[Collected data]
....................

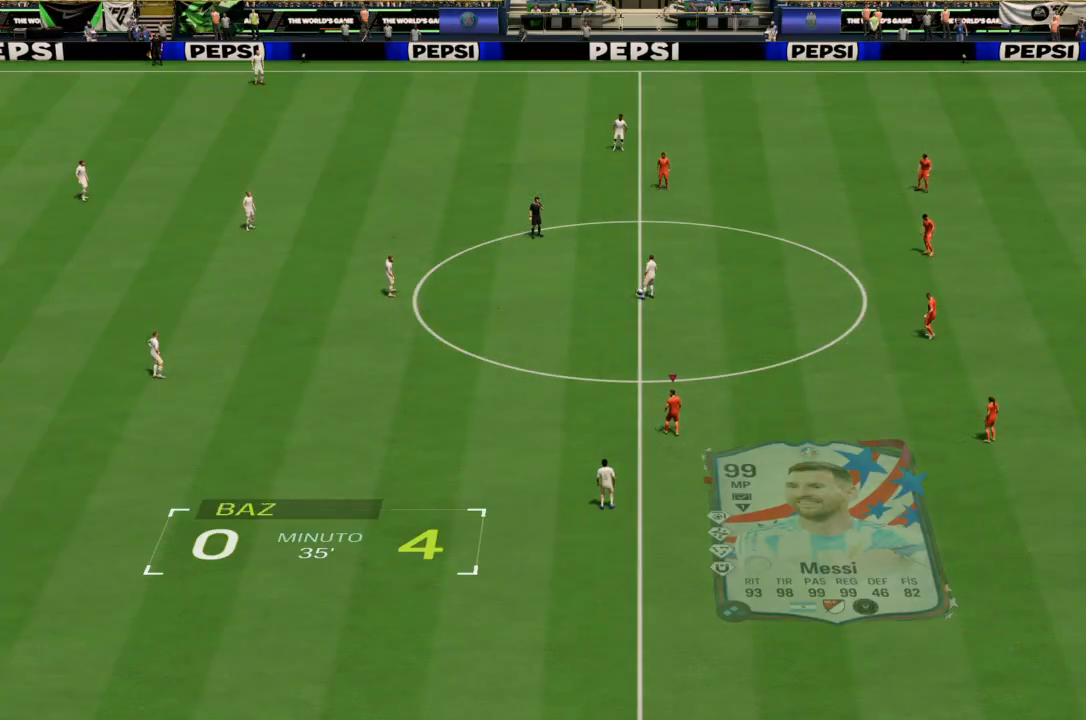
{"buttons": [], "left_stick": "up-left", "right_stick": "center", "events": [[166, "left_stick", "up-left"]]}
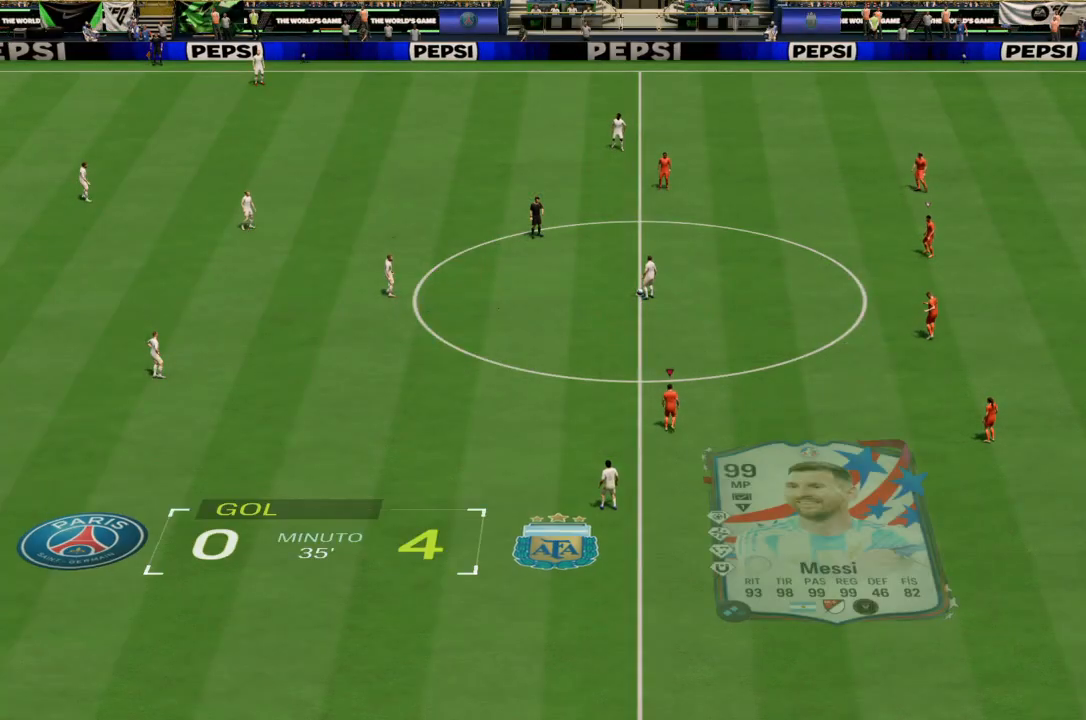
{"buttons": [], "left_stick": "up-left", "right_stick": "center", "events": []}
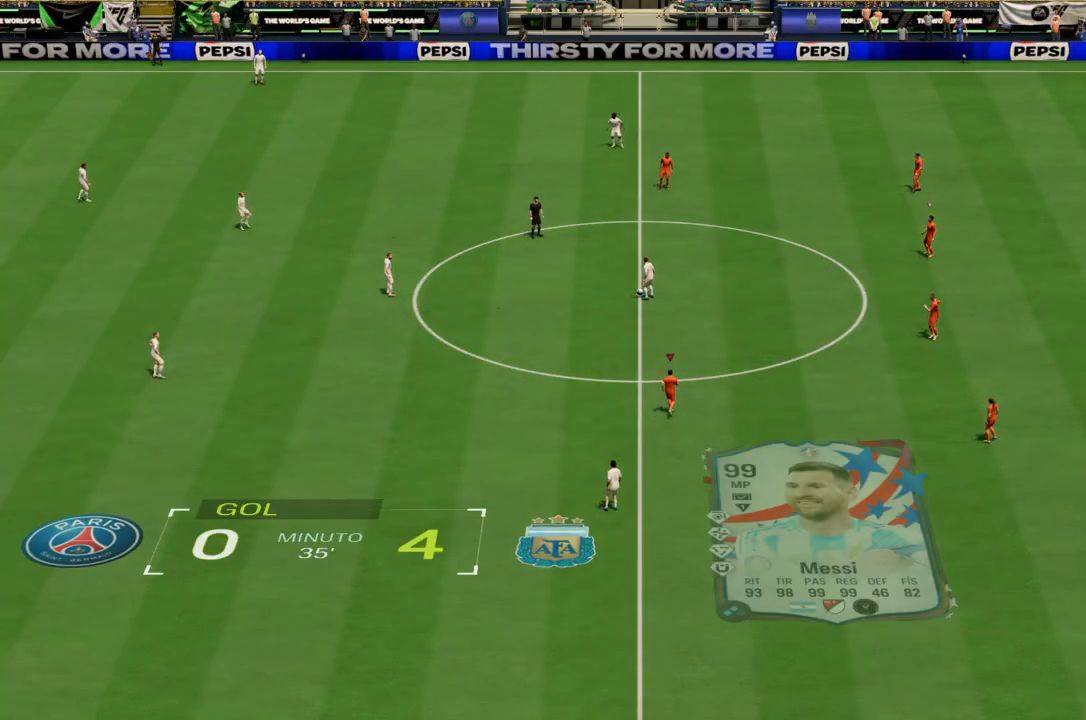
{"buttons": ["R2"], "left_stick": "up-left", "right_stick": "center", "events": [[433, "R2", "down"]]}
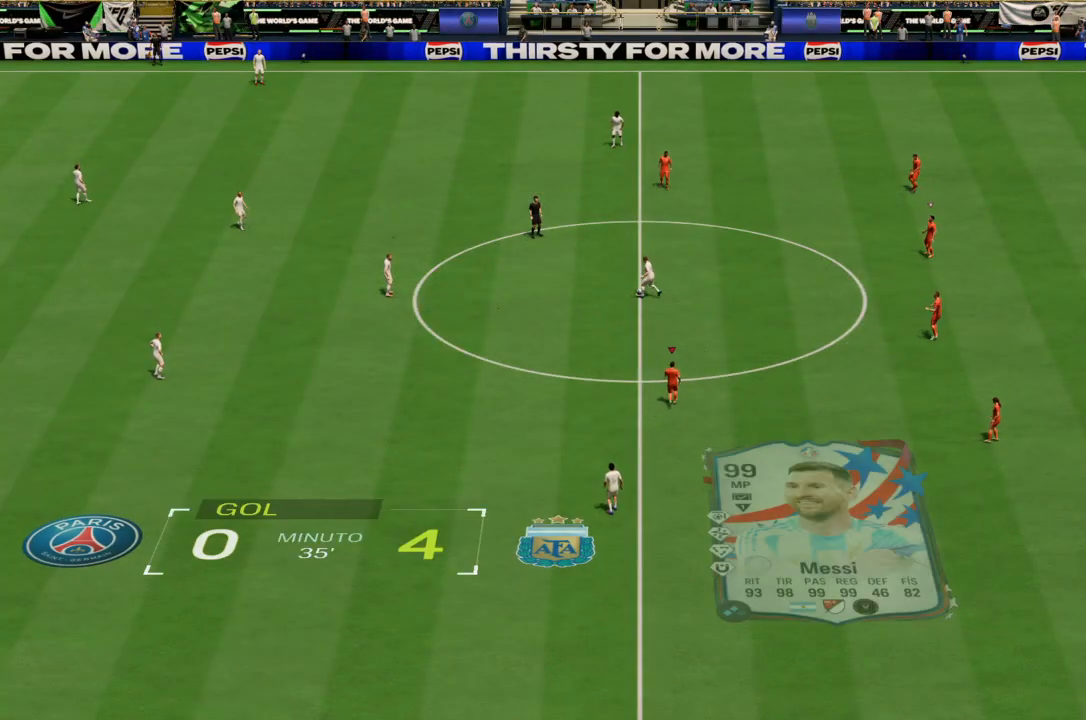
{"buttons": ["R2"], "left_stick": "up-left", "right_stick": "center", "events": []}
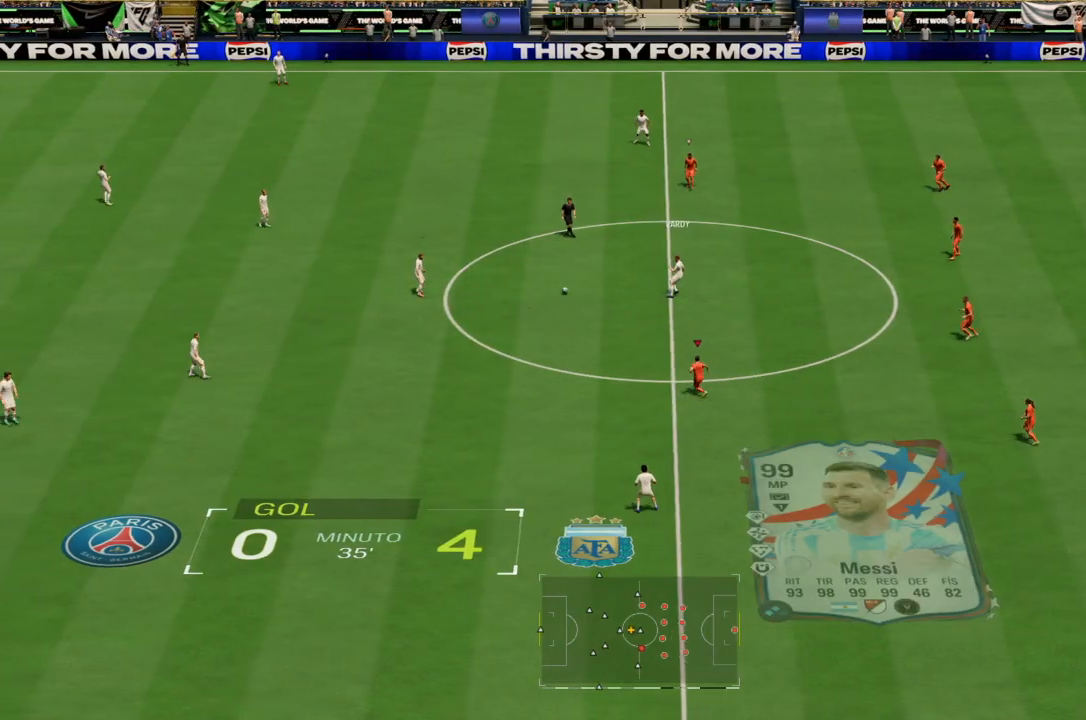
{"buttons": ["R2"], "left_stick": "up-left", "right_stick": "center", "events": []}
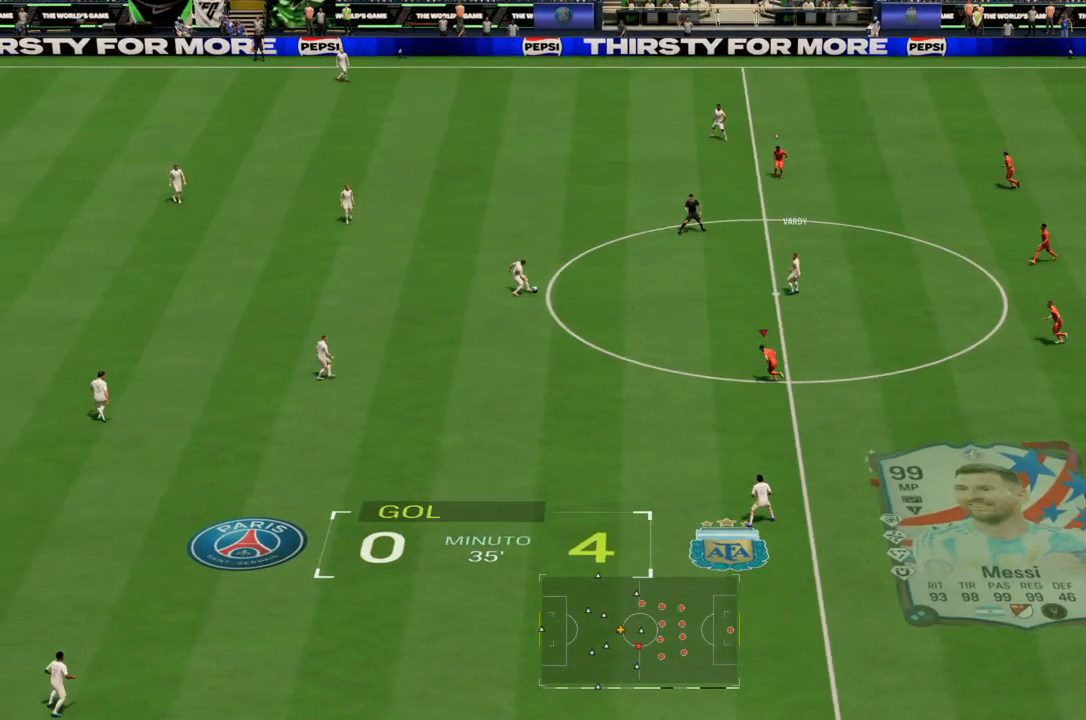
{"buttons": ["R2"], "left_stick": "up-left", "right_stick": "center", "events": []}
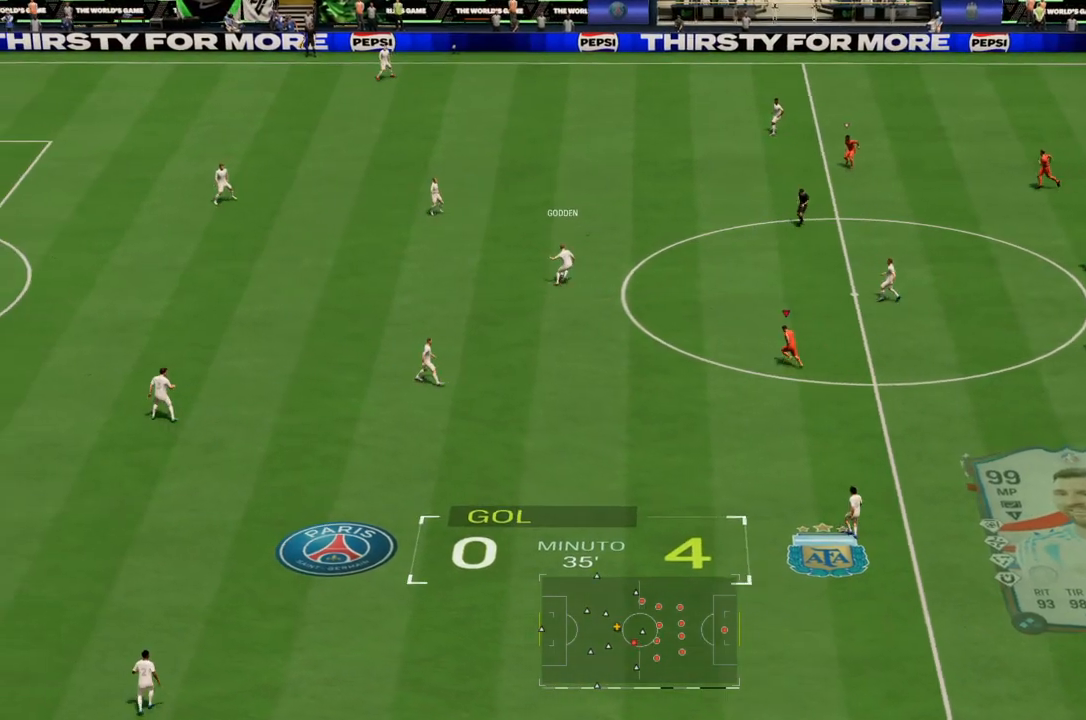
{"buttons": ["R2"], "left_stick": "down-left", "right_stick": "center", "events": [[100, "R2", "up"], [133, "left_stick", "down-left"], [233, "R2", "down"]]}
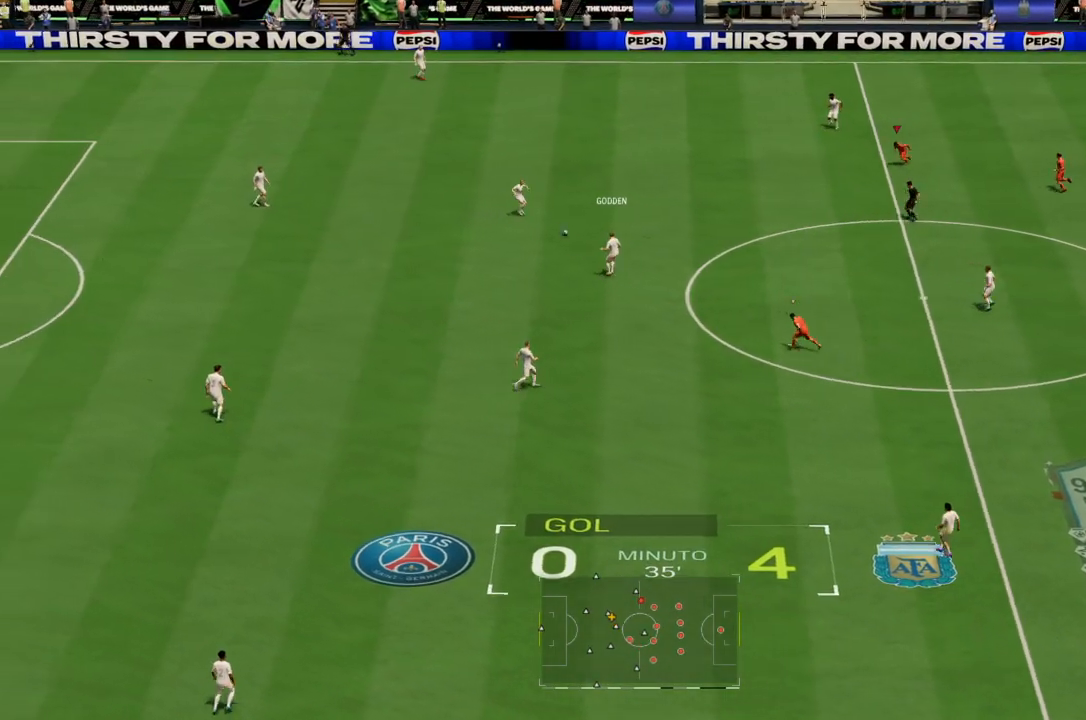
{"buttons": ["R2"], "left_stick": "down-left", "right_stick": "center", "events": []}
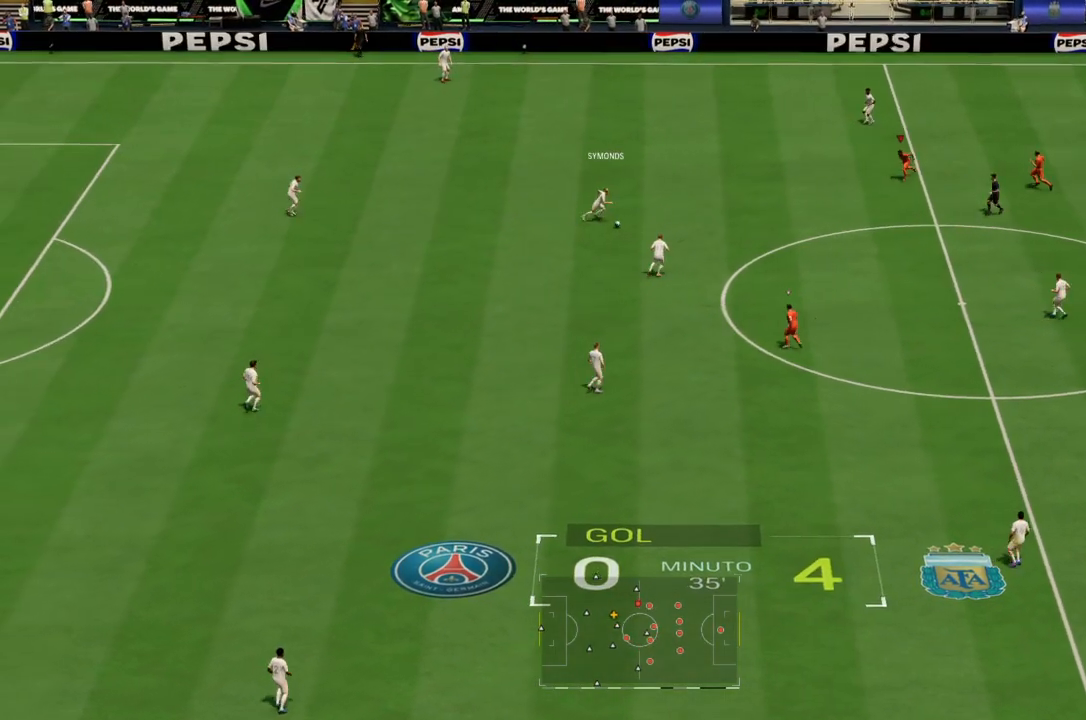
{"buttons": ["R2"], "left_stick": "down", "right_stick": "center", "events": [[333, "left_stick", "down"]]}
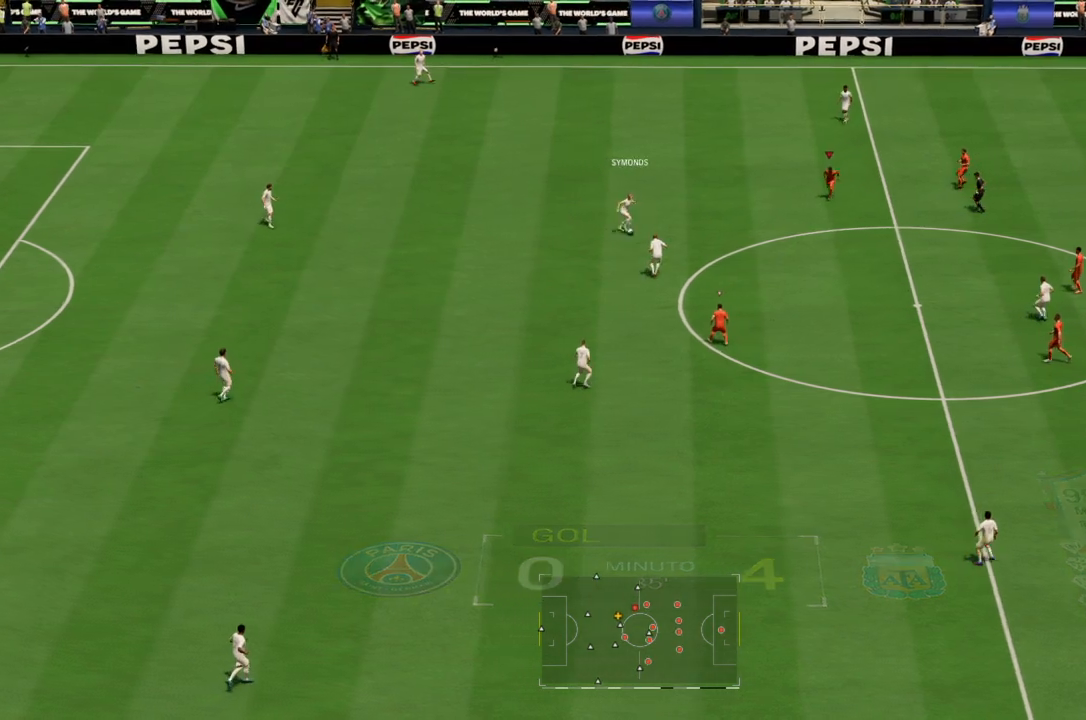
{"buttons": ["R2"], "left_stick": "down", "right_stick": "center", "events": [[100, "R2", "up"], [234, "R2", "down"]]}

....................

WHAT YOU HAVE TO DO
Write every line of the data out again exactly, leaving out all images.

EXERCISE ANSWER
{"buttons": [], "left_stick": "up-left", "right_stick": "center", "events": [[166, "left_stick", "up-left"]]}
{"buttons": [], "left_stick": "up-left", "right_stick": "center", "events": []}
{"buttons": ["R2"], "left_stick": "up-left", "right_stick": "center", "events": [[433, "R2", "down"]]}
{"buttons": ["R2"], "left_stick": "up-left", "right_stick": "center", "events": []}
{"buttons": ["R2"], "left_stick": "up-left", "right_stick": "center", "events": []}
{"buttons": ["R2"], "left_stick": "up-left", "right_stick": "center", "events": []}
{"buttons": ["R2"], "left_stick": "down-left", "right_stick": "center", "events": [[100, "R2", "up"], [133, "left_stick", "down-left"], [233, "R2", "down"]]}
{"buttons": ["R2"], "left_stick": "down-left", "right_stick": "center", "events": []}
{"buttons": ["R2"], "left_stick": "down", "right_stick": "center", "events": [[333, "left_stick", "down"]]}
{"buttons": ["R2"], "left_stick": "down", "right_stick": "center", "events": [[100, "R2", "up"], [234, "R2", "down"]]}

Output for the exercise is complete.